[Problem]
Every line below that contains the word "fully" must be copied.

━━━━━━━━━━━━━━━━━━━━━━━━━━━━━━

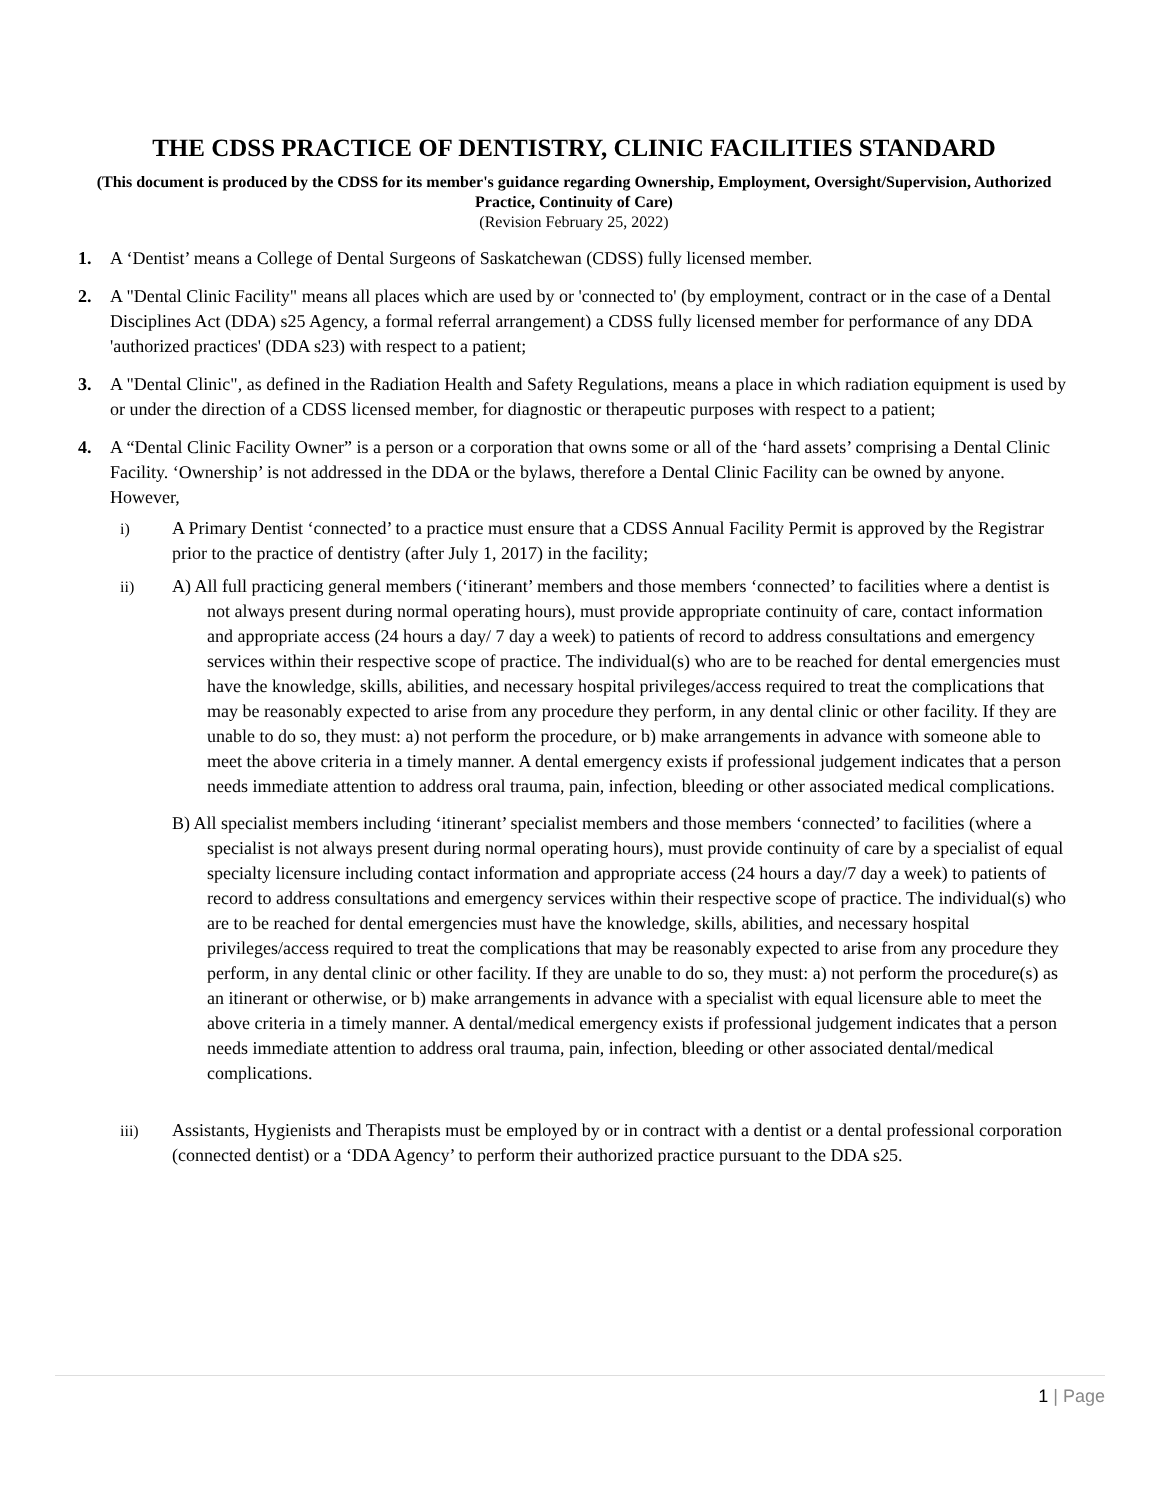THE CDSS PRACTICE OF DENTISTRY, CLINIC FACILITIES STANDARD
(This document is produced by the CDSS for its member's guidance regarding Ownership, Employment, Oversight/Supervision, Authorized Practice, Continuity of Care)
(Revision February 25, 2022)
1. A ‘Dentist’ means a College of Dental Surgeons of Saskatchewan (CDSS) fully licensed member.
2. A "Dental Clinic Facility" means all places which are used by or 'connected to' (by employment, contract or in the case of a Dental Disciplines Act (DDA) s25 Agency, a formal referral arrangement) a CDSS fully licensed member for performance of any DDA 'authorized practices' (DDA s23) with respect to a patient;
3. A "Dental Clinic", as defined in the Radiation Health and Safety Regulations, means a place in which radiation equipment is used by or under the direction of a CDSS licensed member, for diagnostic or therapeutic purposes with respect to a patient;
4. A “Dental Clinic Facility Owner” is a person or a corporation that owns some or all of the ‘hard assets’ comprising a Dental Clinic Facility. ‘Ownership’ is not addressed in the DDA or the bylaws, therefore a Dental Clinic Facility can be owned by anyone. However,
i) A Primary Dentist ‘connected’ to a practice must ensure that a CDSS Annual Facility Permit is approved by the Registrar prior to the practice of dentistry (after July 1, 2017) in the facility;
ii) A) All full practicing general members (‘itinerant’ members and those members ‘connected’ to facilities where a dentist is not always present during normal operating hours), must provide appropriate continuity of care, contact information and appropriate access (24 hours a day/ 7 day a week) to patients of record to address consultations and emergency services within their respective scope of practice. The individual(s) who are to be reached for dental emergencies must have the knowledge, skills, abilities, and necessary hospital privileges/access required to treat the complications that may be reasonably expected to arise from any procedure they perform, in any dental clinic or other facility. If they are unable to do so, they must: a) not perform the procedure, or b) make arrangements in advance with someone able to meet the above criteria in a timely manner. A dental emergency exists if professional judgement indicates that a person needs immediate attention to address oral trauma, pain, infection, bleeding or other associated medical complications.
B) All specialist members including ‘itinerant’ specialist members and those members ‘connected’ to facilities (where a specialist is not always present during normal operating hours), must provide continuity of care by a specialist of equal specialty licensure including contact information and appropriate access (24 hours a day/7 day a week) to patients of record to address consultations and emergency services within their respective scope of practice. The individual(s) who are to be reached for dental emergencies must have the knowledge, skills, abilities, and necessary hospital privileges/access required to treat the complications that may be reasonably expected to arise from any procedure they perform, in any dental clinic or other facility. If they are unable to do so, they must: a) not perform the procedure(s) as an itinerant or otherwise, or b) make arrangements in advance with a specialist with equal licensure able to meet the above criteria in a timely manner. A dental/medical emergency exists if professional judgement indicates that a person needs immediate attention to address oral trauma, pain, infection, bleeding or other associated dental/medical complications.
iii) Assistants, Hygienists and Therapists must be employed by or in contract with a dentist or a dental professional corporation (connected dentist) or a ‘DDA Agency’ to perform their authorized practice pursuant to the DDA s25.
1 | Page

━━━━━━━━━━━━━━━━━━━━━━━━━━━━━━

[Exercise output]
1. A ‘Dentist’ means a College of Dental Surgeons of Saskatchewan (CDSS) fully licensed member.
2. A "Dental Clinic Facility" means all places which are used by or 'connected to' (by employment, contract or in the case of a Dental Disciplines Act (DDA) s25 Agency, a formal referral arrangement) a CDSS fully licensed member for performance of any DDA 'authorized practices' (DDA s23) with respect to a patient;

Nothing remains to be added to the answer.